> [Given exercise a]: Duplicate the passage of the forum thread between "Looking good so" and "to see more!", inclusive.

> [Extracted text]:
******

Lt Lorek is finished all i need to do is make his base and ive done most of that just need an ork Nob/warboss head to go on it.
as always C+C welcomed


----------



## Salio (Mar 29, 2009)

Looking good so far. Only a couple things I can say. First, you red is looking a little flat, as well as your gold (this can be fixed with a darker wash or some brighter highlighting). Second, the lightning bolt on the plasma guy's right leg looks a little thick. Other than that, its looking great. I really like the NMM on the power fist (klaw). Good work. Can't wait to see more!


----------



## BearsofLeon (Feb 6, 2010)

This is Fantastic! I should do some fluff for my Word Bearers Death Guard Alliance....I made rules for Mortarion and Lorgar...the two Daemon Primarchs, if you want I could make some rules for Night Haunter....Waddya think?

Of course they'd be super powerful, but hey, them space marine players can make rules for their Primarchs too.


----------



## Horusdeschain (Jan 7, 2009)

Thanks for all the feed back brothers il get some more painted up soon just that i need to get my new born son settled in at home 1st.

i would love to get some rules for Night Haunter


----------



## BearsofLeon (Feb 6, 2010)

Here you go, sorry about the capitals.....

******

> [Given exercise b]: In the entries, swap "moved" for "shifted" in every line from the one holding "gray star at (316, 237): moved 8 px left" through the final entry, inclusive, and write out only those lines with nothing else altered. Omit the picture lines from your answer.

[Stored entries]
******

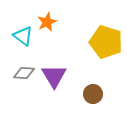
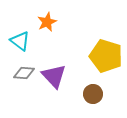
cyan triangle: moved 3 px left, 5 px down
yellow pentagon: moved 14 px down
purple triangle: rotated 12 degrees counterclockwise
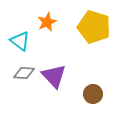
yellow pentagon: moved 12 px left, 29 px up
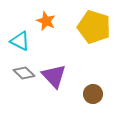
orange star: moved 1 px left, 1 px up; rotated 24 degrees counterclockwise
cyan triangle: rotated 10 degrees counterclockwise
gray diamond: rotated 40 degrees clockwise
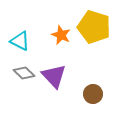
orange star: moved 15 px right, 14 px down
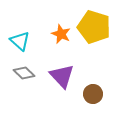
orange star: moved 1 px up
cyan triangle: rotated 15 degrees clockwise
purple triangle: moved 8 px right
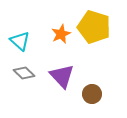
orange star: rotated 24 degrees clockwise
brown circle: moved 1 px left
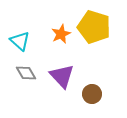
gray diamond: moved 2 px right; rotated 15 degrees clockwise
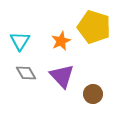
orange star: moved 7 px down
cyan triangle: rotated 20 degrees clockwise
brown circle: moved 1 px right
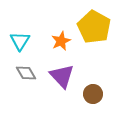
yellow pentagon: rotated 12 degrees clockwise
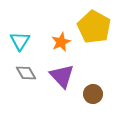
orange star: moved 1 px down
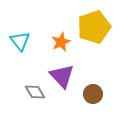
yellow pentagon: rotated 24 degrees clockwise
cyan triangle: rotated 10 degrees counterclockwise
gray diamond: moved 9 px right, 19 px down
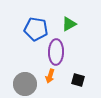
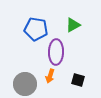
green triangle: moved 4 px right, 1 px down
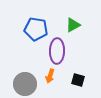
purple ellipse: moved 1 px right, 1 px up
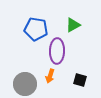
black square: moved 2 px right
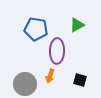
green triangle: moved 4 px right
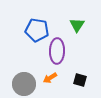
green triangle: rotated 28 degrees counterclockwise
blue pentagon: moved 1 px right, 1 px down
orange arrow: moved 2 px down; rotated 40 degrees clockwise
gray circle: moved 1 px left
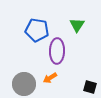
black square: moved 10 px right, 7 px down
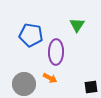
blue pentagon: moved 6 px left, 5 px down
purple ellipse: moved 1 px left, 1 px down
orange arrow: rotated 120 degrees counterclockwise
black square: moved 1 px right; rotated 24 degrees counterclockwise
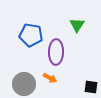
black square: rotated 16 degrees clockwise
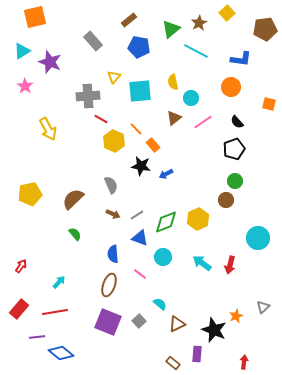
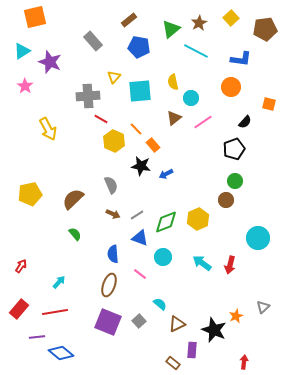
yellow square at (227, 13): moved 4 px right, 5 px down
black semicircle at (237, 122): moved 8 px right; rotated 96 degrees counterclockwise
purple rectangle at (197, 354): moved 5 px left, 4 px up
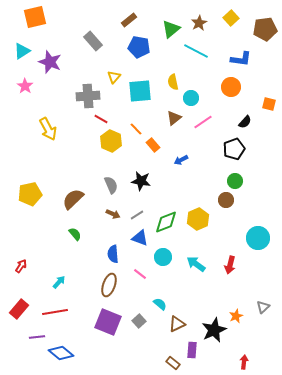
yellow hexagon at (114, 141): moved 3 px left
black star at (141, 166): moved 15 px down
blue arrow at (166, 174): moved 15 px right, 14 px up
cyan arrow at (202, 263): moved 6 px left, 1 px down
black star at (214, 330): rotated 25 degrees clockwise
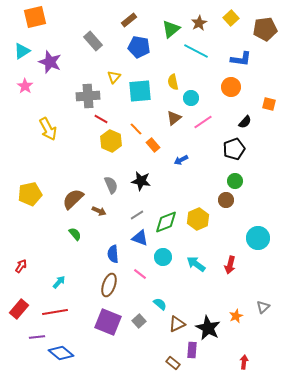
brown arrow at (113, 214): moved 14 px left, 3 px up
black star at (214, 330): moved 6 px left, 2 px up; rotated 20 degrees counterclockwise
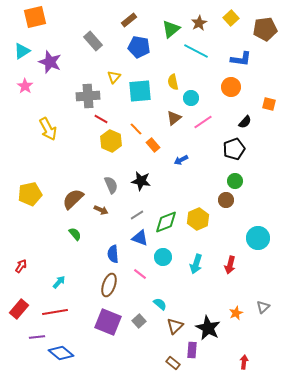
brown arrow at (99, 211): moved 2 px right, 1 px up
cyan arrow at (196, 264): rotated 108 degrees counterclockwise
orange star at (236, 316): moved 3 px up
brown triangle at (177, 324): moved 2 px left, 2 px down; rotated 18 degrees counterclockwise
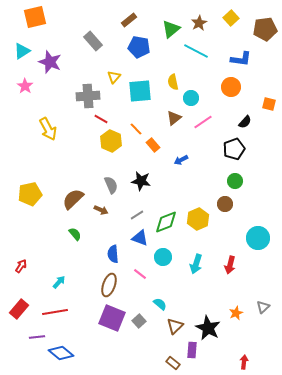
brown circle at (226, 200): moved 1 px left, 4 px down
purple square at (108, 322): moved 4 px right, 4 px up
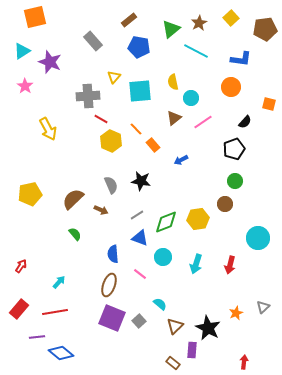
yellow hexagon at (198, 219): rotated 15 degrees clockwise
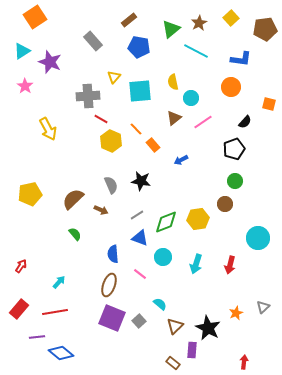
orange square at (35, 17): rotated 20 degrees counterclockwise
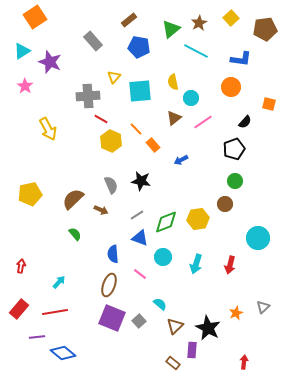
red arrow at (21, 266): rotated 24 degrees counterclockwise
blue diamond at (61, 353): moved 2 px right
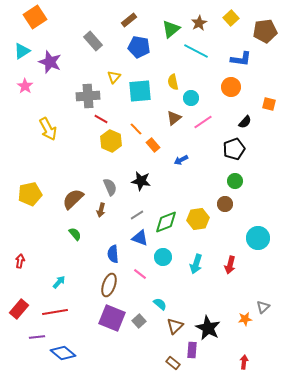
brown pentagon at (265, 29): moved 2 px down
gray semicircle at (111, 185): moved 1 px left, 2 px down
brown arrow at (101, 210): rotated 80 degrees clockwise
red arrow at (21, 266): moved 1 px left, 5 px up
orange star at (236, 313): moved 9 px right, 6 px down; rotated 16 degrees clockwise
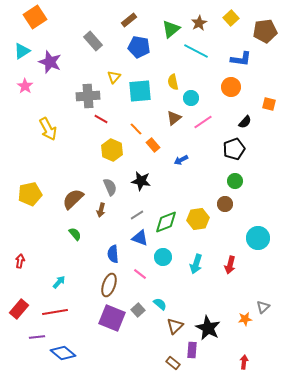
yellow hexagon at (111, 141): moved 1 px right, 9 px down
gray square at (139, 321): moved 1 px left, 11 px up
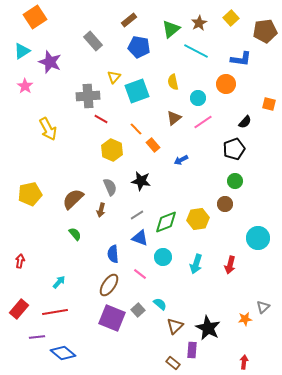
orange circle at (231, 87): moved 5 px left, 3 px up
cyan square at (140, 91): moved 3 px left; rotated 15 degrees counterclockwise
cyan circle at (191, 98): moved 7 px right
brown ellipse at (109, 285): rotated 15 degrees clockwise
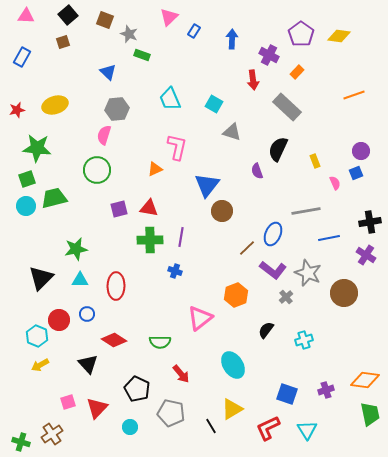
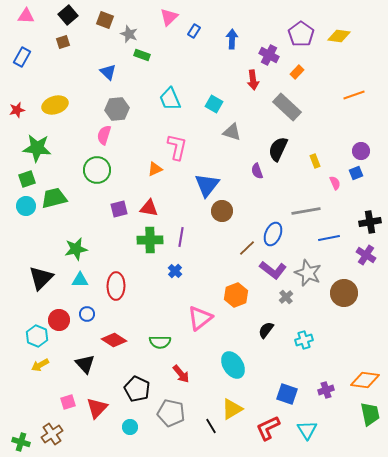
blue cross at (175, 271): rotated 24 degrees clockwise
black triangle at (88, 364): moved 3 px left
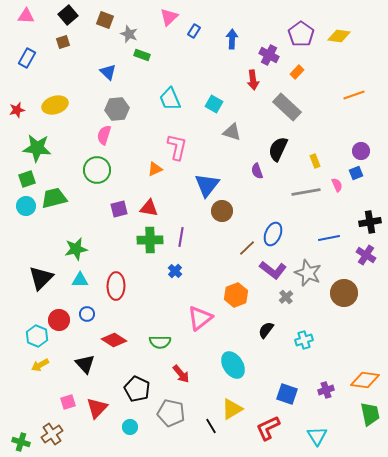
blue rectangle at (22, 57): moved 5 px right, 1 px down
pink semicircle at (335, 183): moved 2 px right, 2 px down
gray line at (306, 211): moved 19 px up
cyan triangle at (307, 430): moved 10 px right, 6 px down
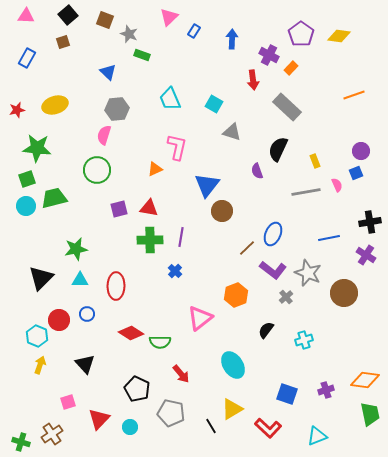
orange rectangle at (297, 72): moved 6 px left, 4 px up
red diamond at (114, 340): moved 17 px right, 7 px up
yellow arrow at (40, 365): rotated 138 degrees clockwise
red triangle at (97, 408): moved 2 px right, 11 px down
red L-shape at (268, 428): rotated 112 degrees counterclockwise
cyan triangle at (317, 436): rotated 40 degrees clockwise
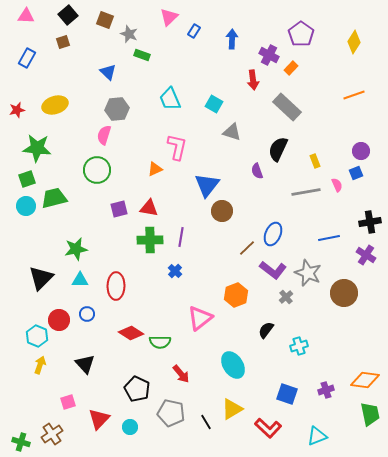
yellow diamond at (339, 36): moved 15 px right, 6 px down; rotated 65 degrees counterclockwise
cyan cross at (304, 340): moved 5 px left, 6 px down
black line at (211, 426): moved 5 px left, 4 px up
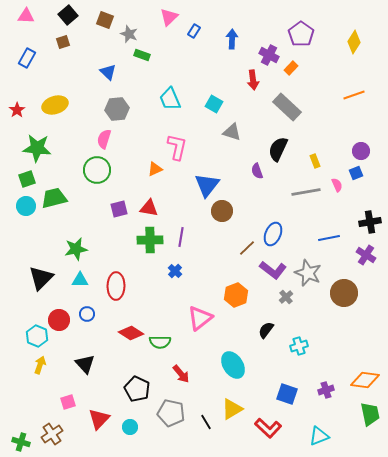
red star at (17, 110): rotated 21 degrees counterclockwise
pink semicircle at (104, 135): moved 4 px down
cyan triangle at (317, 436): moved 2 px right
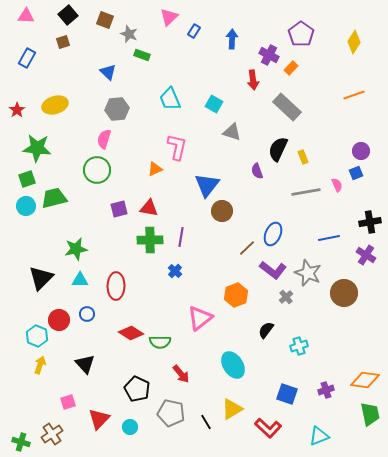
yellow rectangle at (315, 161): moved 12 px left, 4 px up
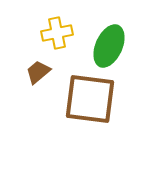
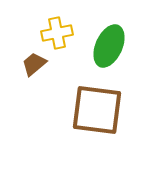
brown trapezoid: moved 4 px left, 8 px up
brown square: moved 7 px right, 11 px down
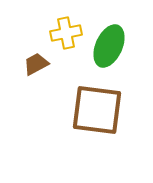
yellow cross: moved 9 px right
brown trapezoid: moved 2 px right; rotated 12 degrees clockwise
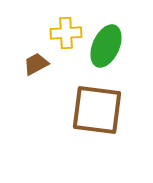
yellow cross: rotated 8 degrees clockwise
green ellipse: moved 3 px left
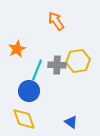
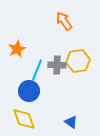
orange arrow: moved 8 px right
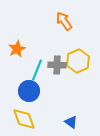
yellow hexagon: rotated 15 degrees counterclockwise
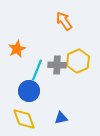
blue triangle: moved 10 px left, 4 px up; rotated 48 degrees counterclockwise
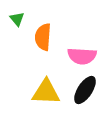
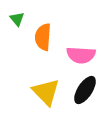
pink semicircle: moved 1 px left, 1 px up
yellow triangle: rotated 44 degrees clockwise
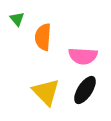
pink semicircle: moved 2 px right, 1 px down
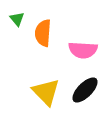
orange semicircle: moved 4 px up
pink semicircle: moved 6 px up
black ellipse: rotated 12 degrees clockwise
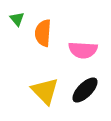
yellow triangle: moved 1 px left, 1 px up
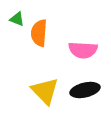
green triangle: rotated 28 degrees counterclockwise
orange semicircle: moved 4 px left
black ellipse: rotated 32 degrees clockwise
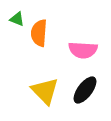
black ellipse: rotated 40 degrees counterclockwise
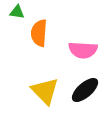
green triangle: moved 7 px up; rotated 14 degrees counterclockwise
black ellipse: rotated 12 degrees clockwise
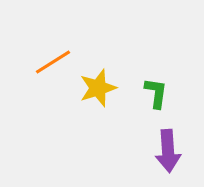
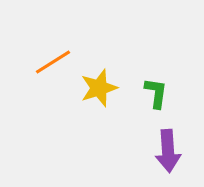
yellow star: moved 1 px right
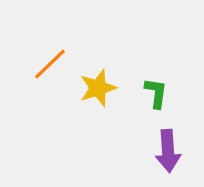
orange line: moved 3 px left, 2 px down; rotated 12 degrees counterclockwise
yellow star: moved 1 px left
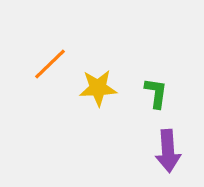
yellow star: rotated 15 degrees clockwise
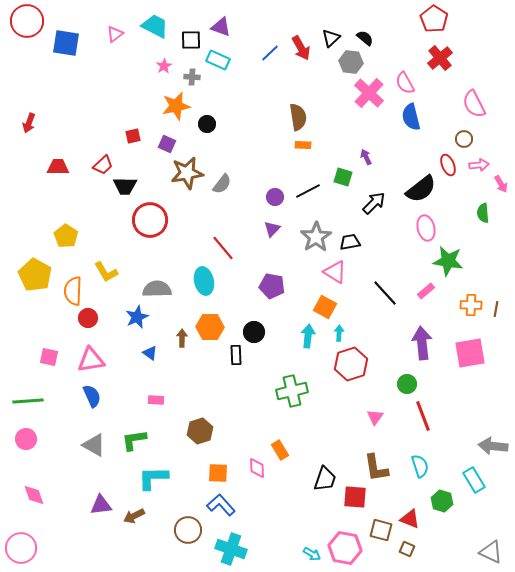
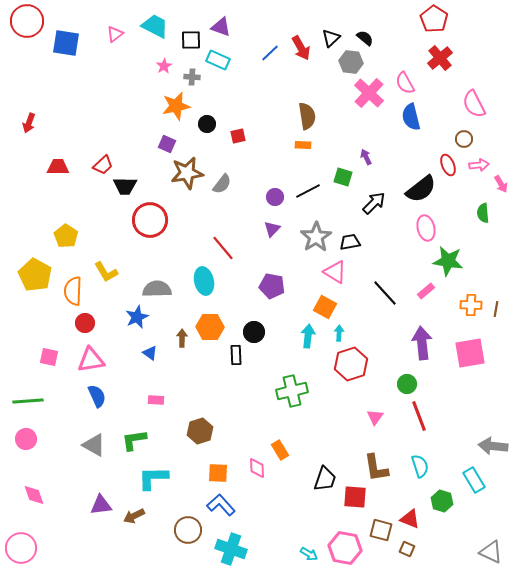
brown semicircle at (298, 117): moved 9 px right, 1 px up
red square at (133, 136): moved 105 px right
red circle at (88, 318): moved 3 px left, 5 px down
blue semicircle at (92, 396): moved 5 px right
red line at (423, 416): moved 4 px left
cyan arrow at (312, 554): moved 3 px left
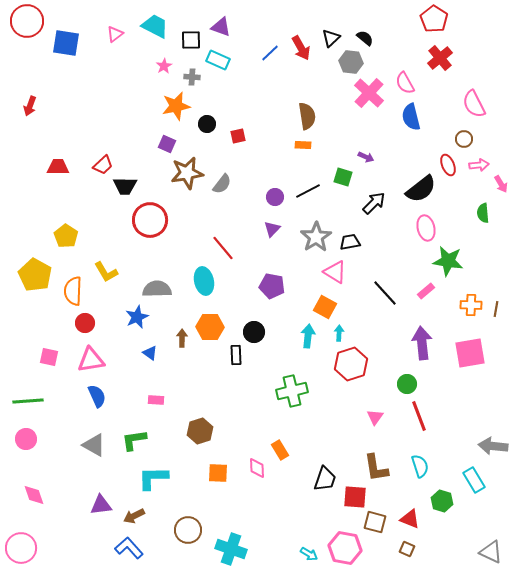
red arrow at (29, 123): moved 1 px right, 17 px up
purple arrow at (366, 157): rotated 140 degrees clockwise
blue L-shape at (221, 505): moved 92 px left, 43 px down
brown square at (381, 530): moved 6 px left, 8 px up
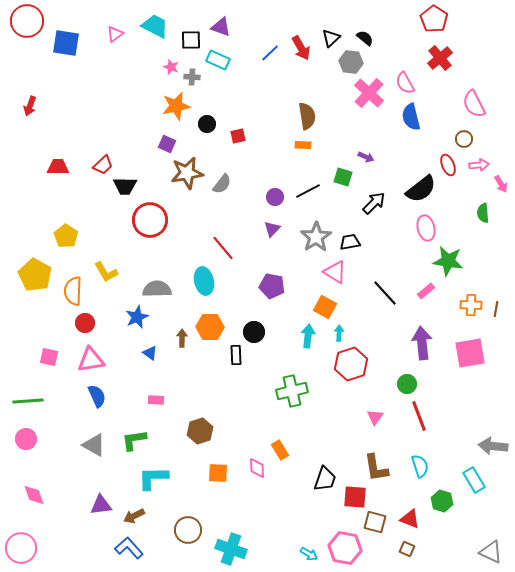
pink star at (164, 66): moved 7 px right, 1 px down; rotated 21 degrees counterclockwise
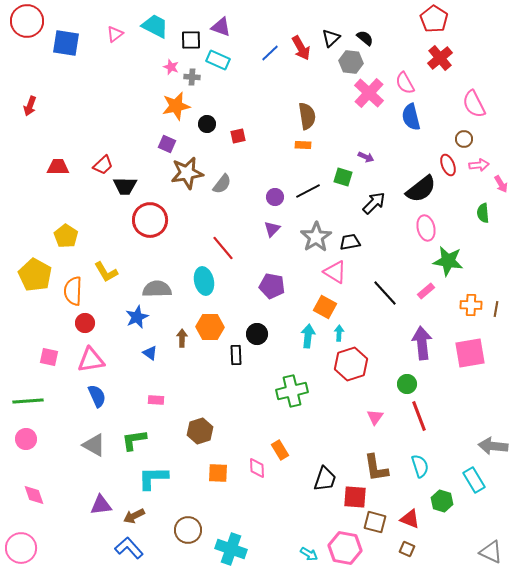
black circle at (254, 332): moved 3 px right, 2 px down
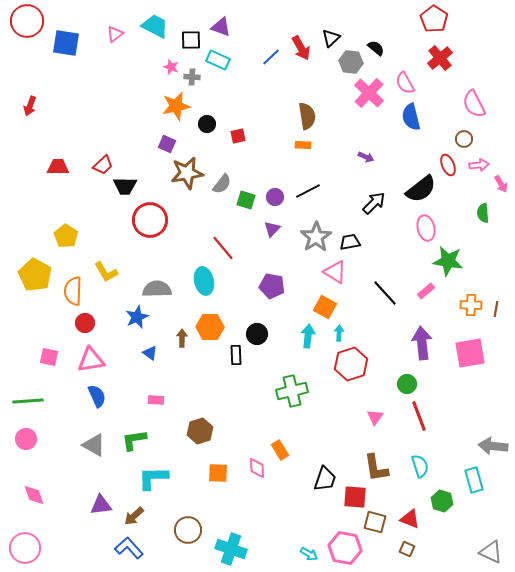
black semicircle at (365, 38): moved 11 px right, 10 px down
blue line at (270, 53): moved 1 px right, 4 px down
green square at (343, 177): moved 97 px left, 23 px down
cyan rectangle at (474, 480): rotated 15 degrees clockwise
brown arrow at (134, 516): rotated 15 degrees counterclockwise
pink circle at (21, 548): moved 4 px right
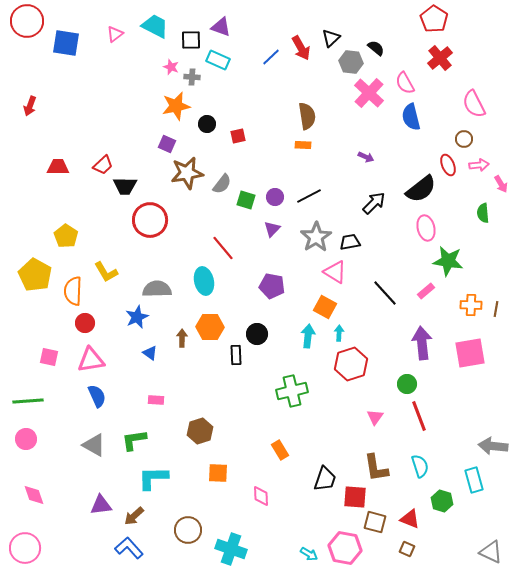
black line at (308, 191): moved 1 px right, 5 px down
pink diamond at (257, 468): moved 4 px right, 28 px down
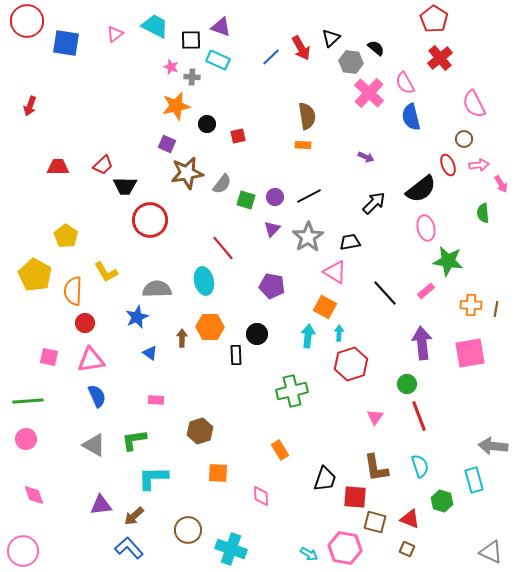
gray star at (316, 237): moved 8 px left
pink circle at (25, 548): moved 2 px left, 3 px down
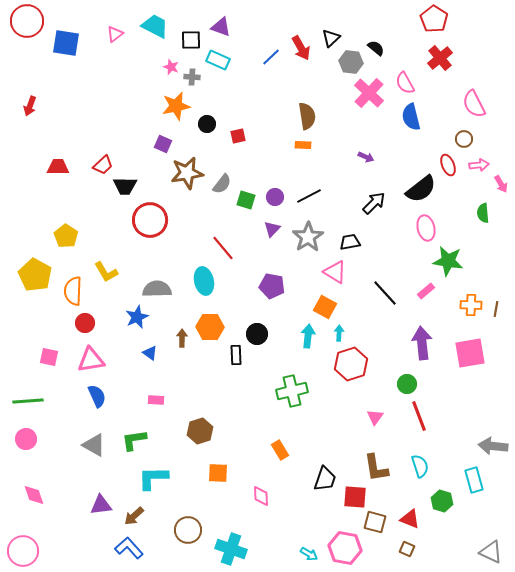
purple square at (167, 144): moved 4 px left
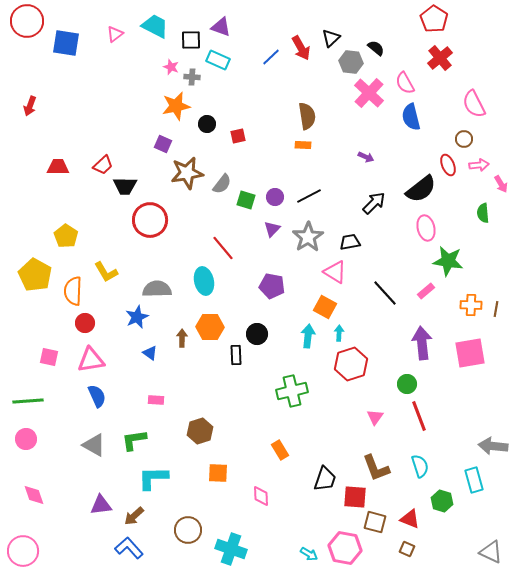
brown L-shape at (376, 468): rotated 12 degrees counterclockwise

******

> [Correct result a]:
Looking good so far. Only a couple things I can say. First, you red is looking a little flat, as well as your gold (this can be fixed with a darker wash or some brighter highlighting). Second, the lightning bolt on the plasma guy's right leg looks a little thick. Other than that, its looking great. I really like the NMM on the power fist (klaw). Good work. Can't wait to see more!

> [Correct result b]:
gray star at (316, 237): shifted 8 px left
pink circle at (25, 548): shifted 2 px left, 3 px down
purple square at (167, 144): shifted 4 px left
brown L-shape at (376, 468): rotated 12 degrees counterclockwise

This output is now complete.